The read head 3a of the linear encoder 3 monitors the position of the scale 3b. As the diameter of the cylinder liner 6 increases due to increased cylinder pressure, the circumferential length of the cylinder liner 6 increases. Since the first end 9a of the band 9 is attached to the cylinder liner 6, the expansion of the cylinder liner 6 moves the second end 9b of the band 9 away from the first end 9a. The scale 3b of the encoder 3 moves together with the band 9 and the movement is detected by the read head 3a. As the cylinder pressure drops, the circumferential length of the cylinder liner 6 decreases and the force of the resilient member 10 moves the second end 9b of the band 9 again towards the first end 9a of the band 9. On the basis of the monitoring of the position of the scale 3b in relation to the read head 3a, the cylinder pressure can be determined in a control unit (not shown in figure 3).
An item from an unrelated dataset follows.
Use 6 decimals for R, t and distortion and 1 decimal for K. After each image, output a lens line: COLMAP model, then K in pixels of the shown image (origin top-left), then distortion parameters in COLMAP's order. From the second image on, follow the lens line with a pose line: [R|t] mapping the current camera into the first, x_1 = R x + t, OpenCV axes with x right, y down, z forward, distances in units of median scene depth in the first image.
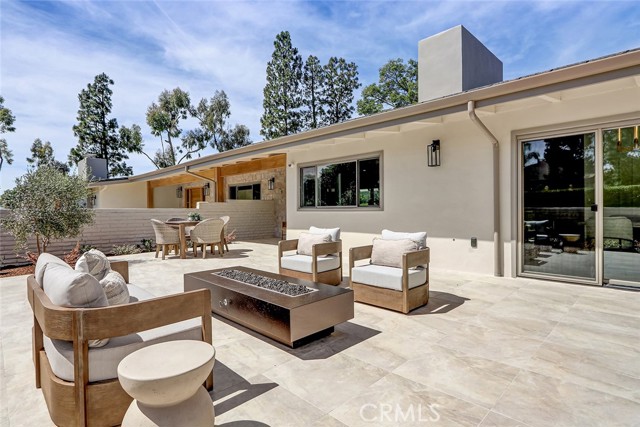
lens RADIAL K [[333.6, 0, 316.4], [0, 333.6, 211.1], [0, 0, 1]] dist [0.003462, 0.000548]
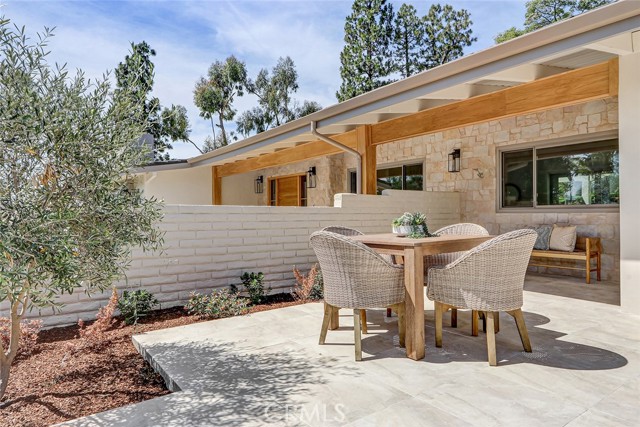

The relation between the cir- cumferential length of the cylinder liner 6 and the cylinder pressure can be determined, for instance, experimentally. Compared to the embodiment where displacement of a cylinder liner 6 is monitored, an advantage of this embodiment is that the movement of neighboring cylinder liners 6 does not disturb the monitoring. Compared to a solution where deformation of a cylinder liner 6 is monitored using a strain gage extending over a small portion of the perimeter of the cylinder liner 6, better resolution can be achieved in this embodiment, since the length of the whole perimeter of the cylinder liner 6 is measured. The resilient member 10 is not a necessary element, but the band 9 can be preten- sioned such that the shape of the band 9 follows changes in the diameter of the cylinder liner 6. The band 9 and the linear encoder 3 are preferably arranged close to the cylinder head end of the cylinder liner 6 to allow pressure monitoring also when the piston is at a top dead center position.

It will be appreciated by a person skilled in the art that the invention is not limited to the embodiments described above, but may vary within the scope of the appended claims.